I am very frequently getting below warning on UI:
"Bundle Replication: Problem replicating config (bundle) to search peer 'servername:8089', HTTP response code 413 (HTTP/1.1 413 Content-Length of 3174266880 too large (maximum is 3145728000)). Content-Length of 3174266880 too large (maximum is 3145728000) (Unknown write error)"
With a bit of finding and analysis, i have increased max_content_length under [http server] in $SPLUNK_HOME/etc/system/default/server.conf from 2GB to 8GB.
Also *.bundle.info files were getting coagulated at $SPLUNK_HOME/var/run/, because the size of bundle was 3.01GB and what i have set in distsearch.conf (maxbundlesize) is 3gb, so i have increased that size to 4gb.
But still my splunk directory is wholly consumed, 100% utilization.
Kindly suggest if you have any comments on this please.
What version of Splunk are you running? There have been some specific versions with bugs related to this.
Have you tried manually cleaning up that folder?

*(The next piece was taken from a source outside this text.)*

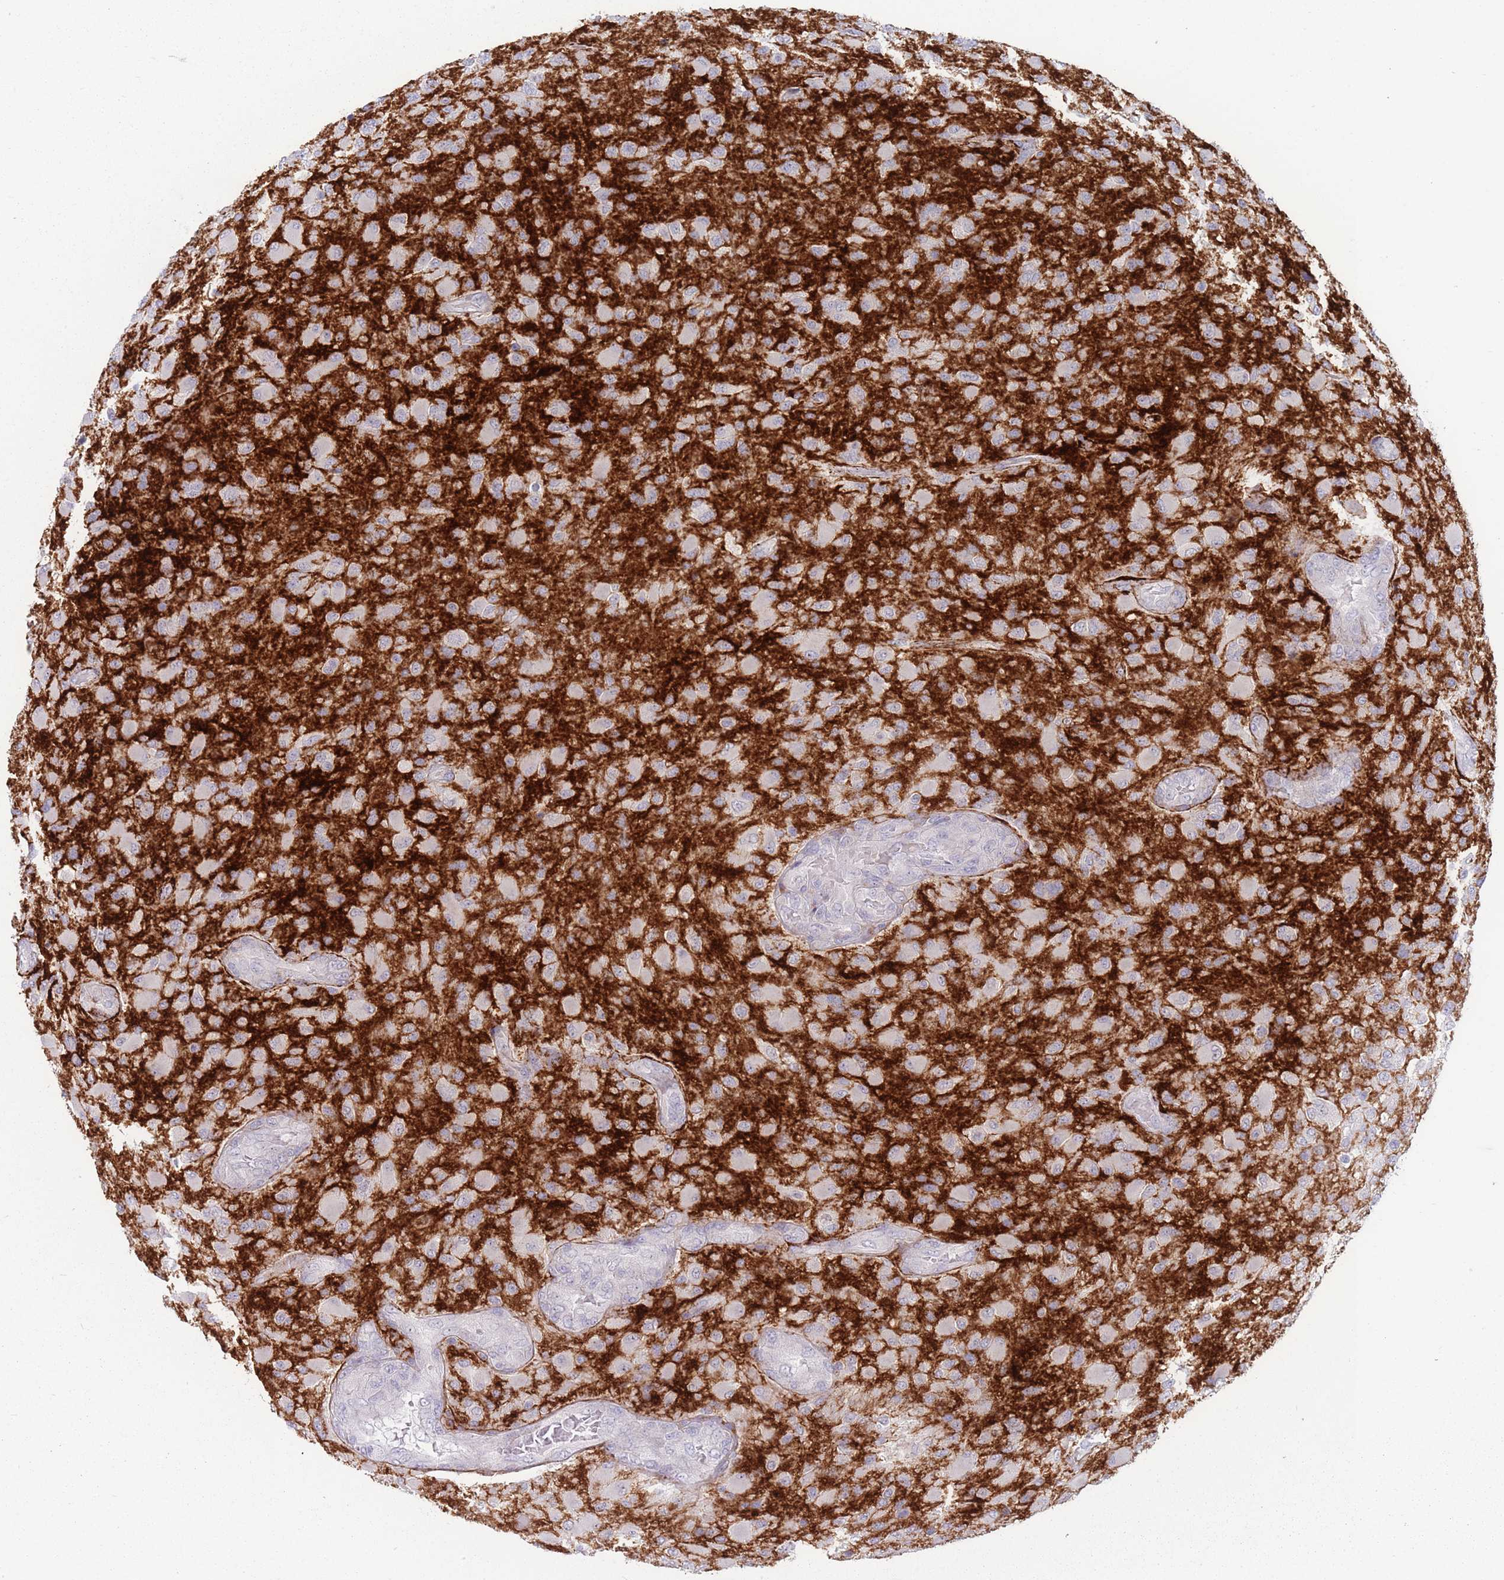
{"staining": {"intensity": "negative", "quantity": "none", "location": "none"}, "tissue": "glioma", "cell_type": "Tumor cells", "image_type": "cancer", "snomed": [{"axis": "morphology", "description": "Glioma, malignant, Low grade"}, {"axis": "topography", "description": "Brain"}], "caption": "IHC photomicrograph of malignant low-grade glioma stained for a protein (brown), which demonstrates no staining in tumor cells.", "gene": "PAIP2B", "patient": {"sex": "male", "age": 65}}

Have you tried shrinking your bundle? Do you have some very large lookups in there or so? Do you really need those on the indexers (you do if you want to use them in automatic lookups)? If not, blacklist them. Also, avoid including apps with big binary components in them, that are of no use on SH/IDX layers (e.g. scripts/binaries used for data input on a HF or so).
Not sure if I get your question correct, but yes, I do believe you need to set that max_content_lenght on the indexers. It is the indexers that are rejecting the oversized bundle coming from the Search Heads.
You might also want to double check using btool, that those settings are taken correctly.